Each line below from the one containing "33: (815, 351)" through the one containing "39: (443, 115)" should be output exactly as it stands, and no other line should appear.

Start of SUPPLIED DATA

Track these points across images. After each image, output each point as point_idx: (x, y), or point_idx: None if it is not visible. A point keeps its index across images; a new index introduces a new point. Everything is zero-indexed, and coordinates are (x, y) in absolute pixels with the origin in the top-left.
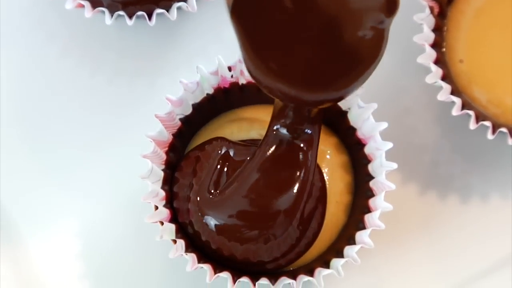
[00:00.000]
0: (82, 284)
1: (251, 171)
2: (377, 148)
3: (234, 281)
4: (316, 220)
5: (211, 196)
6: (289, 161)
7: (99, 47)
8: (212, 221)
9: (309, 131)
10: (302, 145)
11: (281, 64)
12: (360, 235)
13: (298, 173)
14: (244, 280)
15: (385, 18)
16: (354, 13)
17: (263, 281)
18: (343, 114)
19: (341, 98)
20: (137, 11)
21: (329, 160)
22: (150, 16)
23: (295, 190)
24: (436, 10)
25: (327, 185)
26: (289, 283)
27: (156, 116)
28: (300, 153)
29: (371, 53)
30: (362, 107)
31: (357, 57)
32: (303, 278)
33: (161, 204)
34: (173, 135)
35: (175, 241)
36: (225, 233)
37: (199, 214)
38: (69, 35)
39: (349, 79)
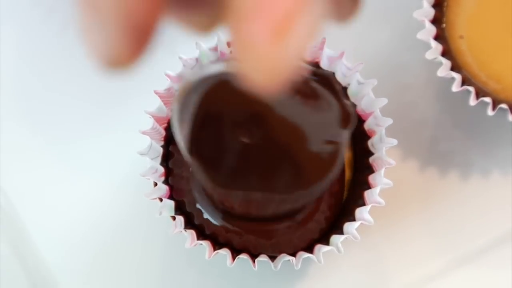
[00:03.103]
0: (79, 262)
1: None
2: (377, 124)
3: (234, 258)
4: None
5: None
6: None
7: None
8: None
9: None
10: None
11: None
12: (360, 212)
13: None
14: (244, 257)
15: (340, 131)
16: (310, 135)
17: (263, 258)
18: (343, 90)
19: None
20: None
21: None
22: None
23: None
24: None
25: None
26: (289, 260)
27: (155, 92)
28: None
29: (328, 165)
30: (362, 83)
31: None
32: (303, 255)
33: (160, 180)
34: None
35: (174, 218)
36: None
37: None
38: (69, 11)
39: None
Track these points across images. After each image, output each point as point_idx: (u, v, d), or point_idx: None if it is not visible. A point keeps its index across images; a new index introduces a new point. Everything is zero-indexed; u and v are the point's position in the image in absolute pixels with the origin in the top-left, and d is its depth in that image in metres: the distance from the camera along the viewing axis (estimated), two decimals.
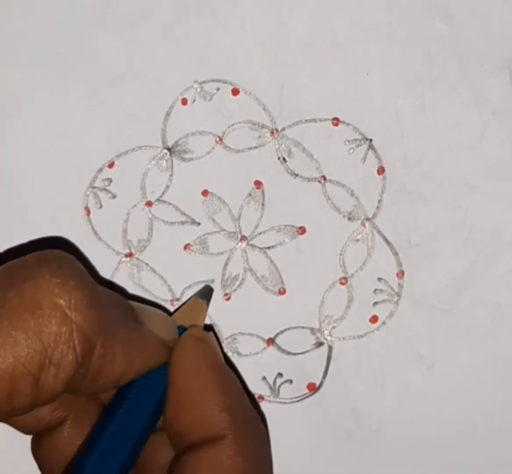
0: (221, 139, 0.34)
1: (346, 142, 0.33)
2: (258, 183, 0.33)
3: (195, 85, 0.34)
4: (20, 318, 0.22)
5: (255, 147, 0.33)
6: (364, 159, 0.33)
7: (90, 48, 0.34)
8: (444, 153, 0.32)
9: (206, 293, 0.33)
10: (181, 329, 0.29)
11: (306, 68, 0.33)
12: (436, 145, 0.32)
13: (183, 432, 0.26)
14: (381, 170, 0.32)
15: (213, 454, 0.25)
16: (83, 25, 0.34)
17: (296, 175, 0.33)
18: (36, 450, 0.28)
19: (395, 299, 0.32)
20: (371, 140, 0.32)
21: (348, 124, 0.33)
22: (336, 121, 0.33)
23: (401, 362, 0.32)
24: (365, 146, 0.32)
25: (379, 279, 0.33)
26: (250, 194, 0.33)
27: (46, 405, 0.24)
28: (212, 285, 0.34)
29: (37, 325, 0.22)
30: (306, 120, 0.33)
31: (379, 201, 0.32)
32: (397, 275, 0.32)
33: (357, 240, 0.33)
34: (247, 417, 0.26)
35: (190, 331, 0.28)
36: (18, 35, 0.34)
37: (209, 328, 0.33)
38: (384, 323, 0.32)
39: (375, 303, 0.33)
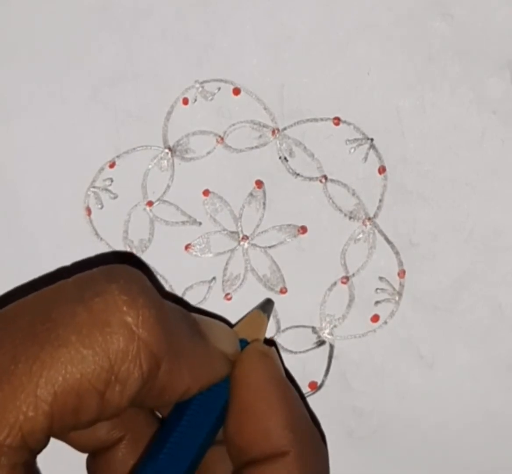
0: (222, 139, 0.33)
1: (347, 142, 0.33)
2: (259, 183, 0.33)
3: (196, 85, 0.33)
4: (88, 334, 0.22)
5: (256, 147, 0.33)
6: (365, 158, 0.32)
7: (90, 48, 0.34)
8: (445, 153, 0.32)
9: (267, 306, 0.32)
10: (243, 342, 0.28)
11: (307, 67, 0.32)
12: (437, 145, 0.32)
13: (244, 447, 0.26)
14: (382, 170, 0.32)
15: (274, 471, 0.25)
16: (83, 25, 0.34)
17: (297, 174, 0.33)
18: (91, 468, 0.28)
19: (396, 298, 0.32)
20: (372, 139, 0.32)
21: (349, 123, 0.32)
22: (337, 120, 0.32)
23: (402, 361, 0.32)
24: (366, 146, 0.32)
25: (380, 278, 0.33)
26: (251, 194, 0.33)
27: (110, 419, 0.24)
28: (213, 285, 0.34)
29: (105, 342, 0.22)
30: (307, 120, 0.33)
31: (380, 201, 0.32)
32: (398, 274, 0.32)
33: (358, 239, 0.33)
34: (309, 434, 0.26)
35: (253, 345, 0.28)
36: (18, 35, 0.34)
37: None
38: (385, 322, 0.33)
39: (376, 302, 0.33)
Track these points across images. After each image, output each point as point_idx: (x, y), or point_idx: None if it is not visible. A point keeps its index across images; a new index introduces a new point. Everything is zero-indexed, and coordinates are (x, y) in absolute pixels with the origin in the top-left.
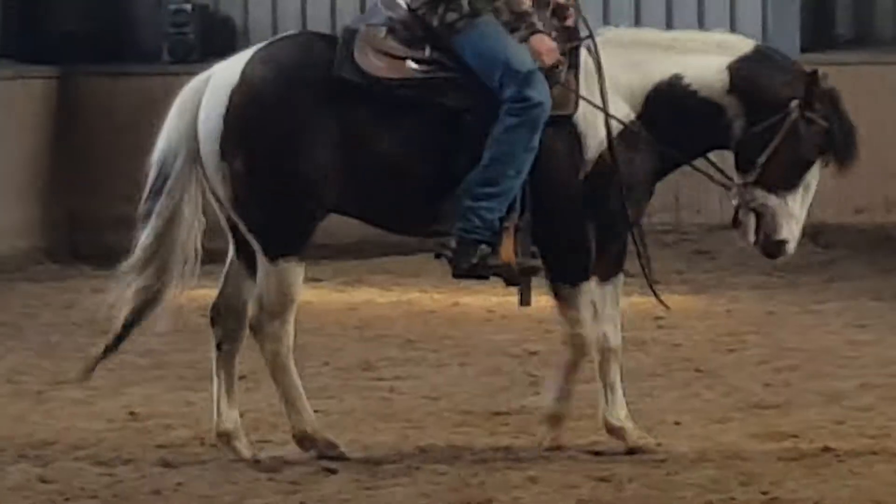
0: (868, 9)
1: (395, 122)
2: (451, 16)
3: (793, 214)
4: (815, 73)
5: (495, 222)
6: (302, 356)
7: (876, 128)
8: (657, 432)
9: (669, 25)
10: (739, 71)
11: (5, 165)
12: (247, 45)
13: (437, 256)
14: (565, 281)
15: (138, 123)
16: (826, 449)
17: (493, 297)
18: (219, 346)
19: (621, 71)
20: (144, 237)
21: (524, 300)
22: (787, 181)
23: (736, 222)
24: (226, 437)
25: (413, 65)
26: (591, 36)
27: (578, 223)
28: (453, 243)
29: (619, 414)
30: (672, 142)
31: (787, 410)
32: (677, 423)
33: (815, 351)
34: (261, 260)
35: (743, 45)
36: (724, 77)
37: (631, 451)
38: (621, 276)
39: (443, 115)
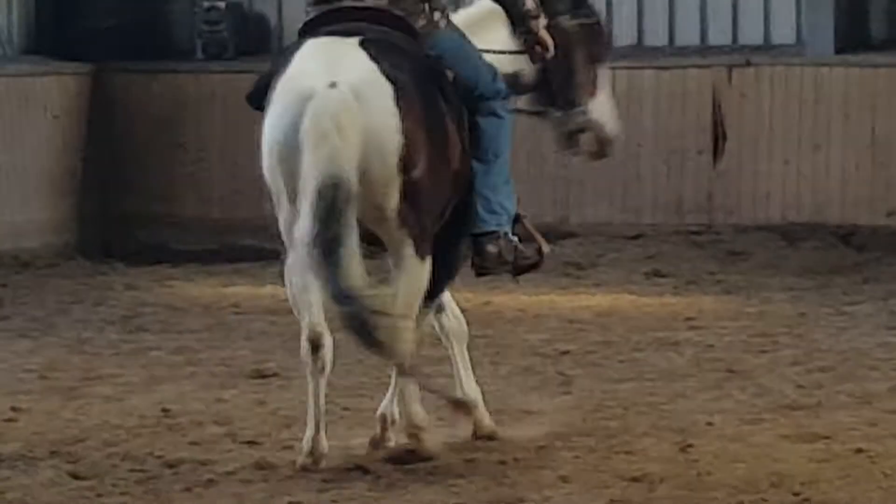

End of SUPPLIED DATA
Start of SUPPLIED DATA

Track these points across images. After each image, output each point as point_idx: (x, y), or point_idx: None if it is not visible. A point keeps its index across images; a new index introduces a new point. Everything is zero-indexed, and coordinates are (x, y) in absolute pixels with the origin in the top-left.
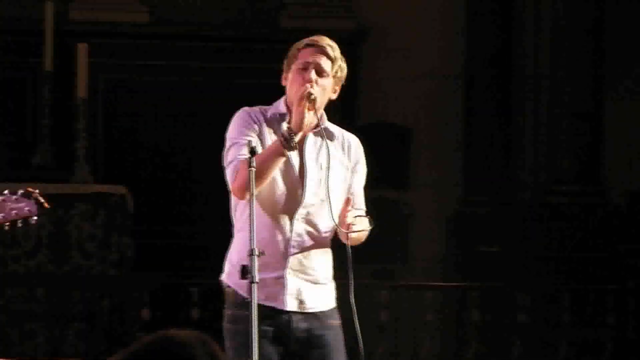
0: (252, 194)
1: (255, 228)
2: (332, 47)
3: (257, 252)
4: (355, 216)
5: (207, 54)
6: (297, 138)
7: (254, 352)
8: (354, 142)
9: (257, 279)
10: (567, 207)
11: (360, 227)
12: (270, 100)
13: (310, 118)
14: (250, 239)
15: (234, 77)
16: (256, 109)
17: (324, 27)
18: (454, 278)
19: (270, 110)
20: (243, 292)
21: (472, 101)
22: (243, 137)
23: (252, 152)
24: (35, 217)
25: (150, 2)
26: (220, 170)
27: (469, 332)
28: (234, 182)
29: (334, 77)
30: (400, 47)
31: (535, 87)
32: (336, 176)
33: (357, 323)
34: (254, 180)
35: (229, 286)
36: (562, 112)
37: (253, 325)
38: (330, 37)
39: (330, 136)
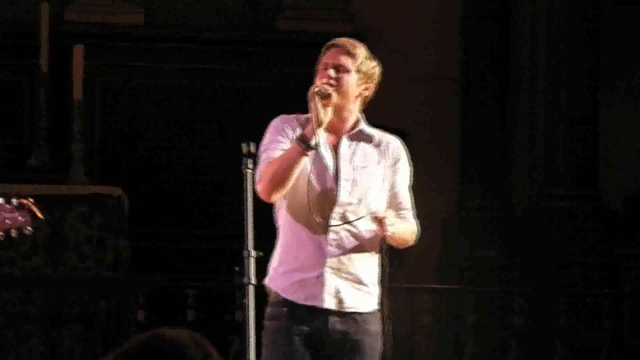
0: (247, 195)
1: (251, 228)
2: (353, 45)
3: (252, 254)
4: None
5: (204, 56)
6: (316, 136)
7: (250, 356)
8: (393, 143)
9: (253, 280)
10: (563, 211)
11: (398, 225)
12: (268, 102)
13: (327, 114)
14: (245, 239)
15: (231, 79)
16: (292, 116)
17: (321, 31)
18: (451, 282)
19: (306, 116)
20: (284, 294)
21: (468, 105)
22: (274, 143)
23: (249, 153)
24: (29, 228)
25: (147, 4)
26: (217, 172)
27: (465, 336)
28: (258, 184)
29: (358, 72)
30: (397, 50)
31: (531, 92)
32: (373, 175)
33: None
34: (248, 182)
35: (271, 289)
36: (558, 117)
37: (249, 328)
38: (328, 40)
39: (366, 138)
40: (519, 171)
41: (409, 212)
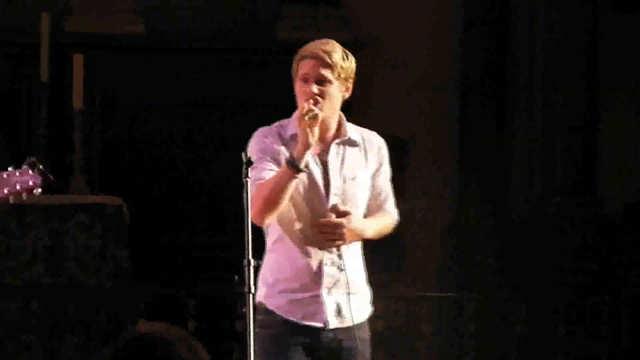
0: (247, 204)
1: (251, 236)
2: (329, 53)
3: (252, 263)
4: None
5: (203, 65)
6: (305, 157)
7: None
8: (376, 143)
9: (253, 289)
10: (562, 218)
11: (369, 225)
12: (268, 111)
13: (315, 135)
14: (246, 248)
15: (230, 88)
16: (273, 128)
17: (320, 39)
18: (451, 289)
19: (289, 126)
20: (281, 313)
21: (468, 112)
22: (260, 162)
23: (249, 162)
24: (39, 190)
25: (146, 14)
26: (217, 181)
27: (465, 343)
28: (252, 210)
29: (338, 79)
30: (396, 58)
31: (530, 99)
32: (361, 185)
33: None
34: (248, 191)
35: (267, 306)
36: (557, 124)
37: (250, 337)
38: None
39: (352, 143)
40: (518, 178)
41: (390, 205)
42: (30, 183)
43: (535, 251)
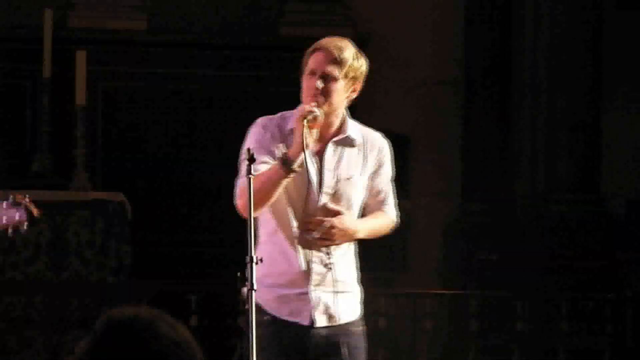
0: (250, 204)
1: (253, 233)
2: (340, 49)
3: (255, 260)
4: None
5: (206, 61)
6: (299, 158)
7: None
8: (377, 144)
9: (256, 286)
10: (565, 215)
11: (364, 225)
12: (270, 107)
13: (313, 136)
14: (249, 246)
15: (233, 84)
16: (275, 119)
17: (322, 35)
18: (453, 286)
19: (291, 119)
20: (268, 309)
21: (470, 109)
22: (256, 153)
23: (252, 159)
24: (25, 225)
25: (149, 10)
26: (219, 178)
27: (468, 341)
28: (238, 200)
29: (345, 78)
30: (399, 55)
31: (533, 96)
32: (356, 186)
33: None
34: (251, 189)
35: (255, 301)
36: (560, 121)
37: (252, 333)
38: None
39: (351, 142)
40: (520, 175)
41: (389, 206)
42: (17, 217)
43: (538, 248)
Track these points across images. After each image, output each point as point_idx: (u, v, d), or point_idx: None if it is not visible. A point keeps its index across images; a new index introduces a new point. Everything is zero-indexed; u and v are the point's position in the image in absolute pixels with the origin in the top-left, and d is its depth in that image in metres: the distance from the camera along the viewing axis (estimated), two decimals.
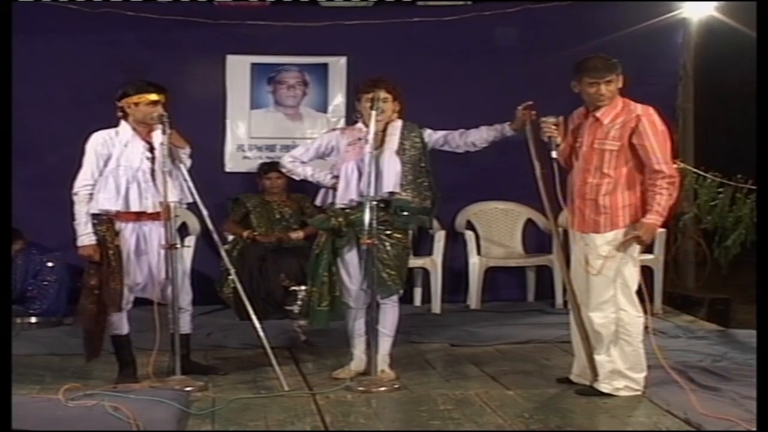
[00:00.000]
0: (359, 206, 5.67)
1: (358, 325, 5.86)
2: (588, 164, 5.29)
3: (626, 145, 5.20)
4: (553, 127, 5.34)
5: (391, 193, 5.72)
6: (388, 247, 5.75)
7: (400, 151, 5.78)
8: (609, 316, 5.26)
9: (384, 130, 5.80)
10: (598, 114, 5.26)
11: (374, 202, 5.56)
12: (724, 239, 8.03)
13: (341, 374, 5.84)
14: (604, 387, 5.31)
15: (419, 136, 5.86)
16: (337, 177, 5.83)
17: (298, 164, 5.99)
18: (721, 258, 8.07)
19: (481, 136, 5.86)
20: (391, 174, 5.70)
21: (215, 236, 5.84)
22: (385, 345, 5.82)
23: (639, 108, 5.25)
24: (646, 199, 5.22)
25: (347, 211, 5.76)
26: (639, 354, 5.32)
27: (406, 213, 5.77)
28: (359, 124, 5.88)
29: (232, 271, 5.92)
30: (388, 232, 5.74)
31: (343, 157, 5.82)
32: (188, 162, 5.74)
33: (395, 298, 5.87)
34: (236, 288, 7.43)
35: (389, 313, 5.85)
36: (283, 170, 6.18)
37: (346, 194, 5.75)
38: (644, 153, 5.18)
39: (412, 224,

End of SUPPLIED DATA
Start of SUPPLIED DATA

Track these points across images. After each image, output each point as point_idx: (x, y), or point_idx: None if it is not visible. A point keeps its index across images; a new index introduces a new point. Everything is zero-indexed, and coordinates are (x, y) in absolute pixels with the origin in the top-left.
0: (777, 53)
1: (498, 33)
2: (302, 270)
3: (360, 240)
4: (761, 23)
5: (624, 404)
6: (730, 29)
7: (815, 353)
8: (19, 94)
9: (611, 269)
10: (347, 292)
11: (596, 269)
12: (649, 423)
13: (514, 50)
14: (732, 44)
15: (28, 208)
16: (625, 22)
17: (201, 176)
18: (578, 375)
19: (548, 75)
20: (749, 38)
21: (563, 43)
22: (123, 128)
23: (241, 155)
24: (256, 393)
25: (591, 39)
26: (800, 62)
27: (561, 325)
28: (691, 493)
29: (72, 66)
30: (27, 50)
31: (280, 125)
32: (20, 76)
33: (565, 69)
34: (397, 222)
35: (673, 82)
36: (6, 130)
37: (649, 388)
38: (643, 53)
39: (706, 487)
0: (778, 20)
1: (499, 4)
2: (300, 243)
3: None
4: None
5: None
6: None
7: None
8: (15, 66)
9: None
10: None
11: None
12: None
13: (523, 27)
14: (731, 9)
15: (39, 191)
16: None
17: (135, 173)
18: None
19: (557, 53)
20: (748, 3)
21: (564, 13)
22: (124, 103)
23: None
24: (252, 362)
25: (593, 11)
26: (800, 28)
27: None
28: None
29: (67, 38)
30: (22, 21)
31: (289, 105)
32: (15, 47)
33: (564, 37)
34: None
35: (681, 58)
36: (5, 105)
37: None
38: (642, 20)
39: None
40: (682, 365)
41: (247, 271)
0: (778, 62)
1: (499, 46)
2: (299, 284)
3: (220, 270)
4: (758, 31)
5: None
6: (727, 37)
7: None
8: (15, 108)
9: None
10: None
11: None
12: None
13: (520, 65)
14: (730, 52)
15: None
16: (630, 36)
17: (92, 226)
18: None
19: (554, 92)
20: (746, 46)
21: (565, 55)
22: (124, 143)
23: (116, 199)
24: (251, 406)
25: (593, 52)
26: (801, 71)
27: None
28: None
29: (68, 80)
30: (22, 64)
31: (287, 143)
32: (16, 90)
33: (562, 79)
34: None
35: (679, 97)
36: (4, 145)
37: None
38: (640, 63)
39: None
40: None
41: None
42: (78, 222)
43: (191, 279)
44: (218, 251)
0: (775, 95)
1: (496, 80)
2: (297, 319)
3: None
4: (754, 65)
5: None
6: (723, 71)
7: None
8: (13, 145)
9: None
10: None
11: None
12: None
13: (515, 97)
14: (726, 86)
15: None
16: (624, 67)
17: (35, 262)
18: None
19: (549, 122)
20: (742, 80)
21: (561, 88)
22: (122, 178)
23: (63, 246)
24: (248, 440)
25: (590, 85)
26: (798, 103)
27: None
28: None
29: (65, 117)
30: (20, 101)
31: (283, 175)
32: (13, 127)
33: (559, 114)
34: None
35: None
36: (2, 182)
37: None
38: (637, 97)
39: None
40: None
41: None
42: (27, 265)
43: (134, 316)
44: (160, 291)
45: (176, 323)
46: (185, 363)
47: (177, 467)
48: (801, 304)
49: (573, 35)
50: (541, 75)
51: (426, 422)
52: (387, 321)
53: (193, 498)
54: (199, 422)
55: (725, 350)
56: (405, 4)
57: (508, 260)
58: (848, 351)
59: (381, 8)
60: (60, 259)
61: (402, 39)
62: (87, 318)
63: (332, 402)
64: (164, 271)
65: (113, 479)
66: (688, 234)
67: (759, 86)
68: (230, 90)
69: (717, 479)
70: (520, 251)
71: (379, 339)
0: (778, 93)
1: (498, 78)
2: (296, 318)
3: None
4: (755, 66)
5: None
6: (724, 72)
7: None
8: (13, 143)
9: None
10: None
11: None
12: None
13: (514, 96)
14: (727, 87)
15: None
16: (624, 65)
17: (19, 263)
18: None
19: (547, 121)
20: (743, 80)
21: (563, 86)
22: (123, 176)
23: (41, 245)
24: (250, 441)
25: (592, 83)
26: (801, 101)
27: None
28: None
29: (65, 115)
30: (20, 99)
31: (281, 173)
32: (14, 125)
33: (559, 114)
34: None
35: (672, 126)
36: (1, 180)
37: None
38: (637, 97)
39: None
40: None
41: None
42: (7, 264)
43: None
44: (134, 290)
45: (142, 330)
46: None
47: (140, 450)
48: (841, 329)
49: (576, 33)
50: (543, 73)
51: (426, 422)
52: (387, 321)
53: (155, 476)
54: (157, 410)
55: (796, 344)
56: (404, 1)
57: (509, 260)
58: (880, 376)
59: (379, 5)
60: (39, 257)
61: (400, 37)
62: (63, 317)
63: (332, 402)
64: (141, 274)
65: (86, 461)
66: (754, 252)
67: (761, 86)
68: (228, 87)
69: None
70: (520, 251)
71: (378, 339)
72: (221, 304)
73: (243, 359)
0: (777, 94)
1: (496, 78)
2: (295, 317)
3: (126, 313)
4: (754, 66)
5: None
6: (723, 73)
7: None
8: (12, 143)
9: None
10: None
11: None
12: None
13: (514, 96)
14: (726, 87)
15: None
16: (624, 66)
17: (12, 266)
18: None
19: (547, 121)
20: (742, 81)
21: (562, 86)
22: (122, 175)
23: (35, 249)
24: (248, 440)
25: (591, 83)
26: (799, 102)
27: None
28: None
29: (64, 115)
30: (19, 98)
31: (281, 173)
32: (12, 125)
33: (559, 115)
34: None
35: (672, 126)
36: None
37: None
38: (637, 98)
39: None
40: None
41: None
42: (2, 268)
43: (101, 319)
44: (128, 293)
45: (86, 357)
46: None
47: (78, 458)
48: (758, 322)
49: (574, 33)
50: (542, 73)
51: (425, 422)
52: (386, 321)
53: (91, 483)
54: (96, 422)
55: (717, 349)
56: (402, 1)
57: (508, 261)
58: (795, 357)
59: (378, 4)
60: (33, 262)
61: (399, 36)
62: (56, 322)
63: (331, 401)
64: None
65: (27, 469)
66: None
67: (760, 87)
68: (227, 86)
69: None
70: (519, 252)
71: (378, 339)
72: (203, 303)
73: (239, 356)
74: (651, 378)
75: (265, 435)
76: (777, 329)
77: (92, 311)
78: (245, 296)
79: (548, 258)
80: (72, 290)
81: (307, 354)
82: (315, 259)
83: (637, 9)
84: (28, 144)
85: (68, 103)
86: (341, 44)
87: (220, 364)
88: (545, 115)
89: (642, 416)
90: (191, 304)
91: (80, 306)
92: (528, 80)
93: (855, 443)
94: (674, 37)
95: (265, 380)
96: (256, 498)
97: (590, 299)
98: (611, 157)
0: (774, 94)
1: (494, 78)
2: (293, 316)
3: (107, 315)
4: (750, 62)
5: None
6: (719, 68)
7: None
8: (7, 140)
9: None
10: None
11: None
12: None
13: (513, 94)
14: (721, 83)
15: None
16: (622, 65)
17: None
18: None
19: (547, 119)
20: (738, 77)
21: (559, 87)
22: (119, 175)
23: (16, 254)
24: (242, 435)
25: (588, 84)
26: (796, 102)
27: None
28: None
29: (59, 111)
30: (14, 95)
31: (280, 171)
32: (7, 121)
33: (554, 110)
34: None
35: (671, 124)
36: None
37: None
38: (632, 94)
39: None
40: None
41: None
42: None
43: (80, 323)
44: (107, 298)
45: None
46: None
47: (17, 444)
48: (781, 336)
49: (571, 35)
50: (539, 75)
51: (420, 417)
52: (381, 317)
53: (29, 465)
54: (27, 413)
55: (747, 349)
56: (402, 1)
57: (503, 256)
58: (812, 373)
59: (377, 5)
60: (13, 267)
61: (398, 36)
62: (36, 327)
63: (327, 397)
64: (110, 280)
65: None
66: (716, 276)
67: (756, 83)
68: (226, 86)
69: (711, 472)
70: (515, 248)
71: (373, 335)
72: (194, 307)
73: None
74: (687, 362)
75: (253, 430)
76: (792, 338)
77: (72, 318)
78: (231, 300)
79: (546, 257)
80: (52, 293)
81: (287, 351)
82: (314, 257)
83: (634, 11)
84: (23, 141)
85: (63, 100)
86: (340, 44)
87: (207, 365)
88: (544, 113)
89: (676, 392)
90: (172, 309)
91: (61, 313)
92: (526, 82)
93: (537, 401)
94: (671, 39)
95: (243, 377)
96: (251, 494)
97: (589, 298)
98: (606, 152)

End of SUPPLIED DATA

__EXERCISE OUTPUT__
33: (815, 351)
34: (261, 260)
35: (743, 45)
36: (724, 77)
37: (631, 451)
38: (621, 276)
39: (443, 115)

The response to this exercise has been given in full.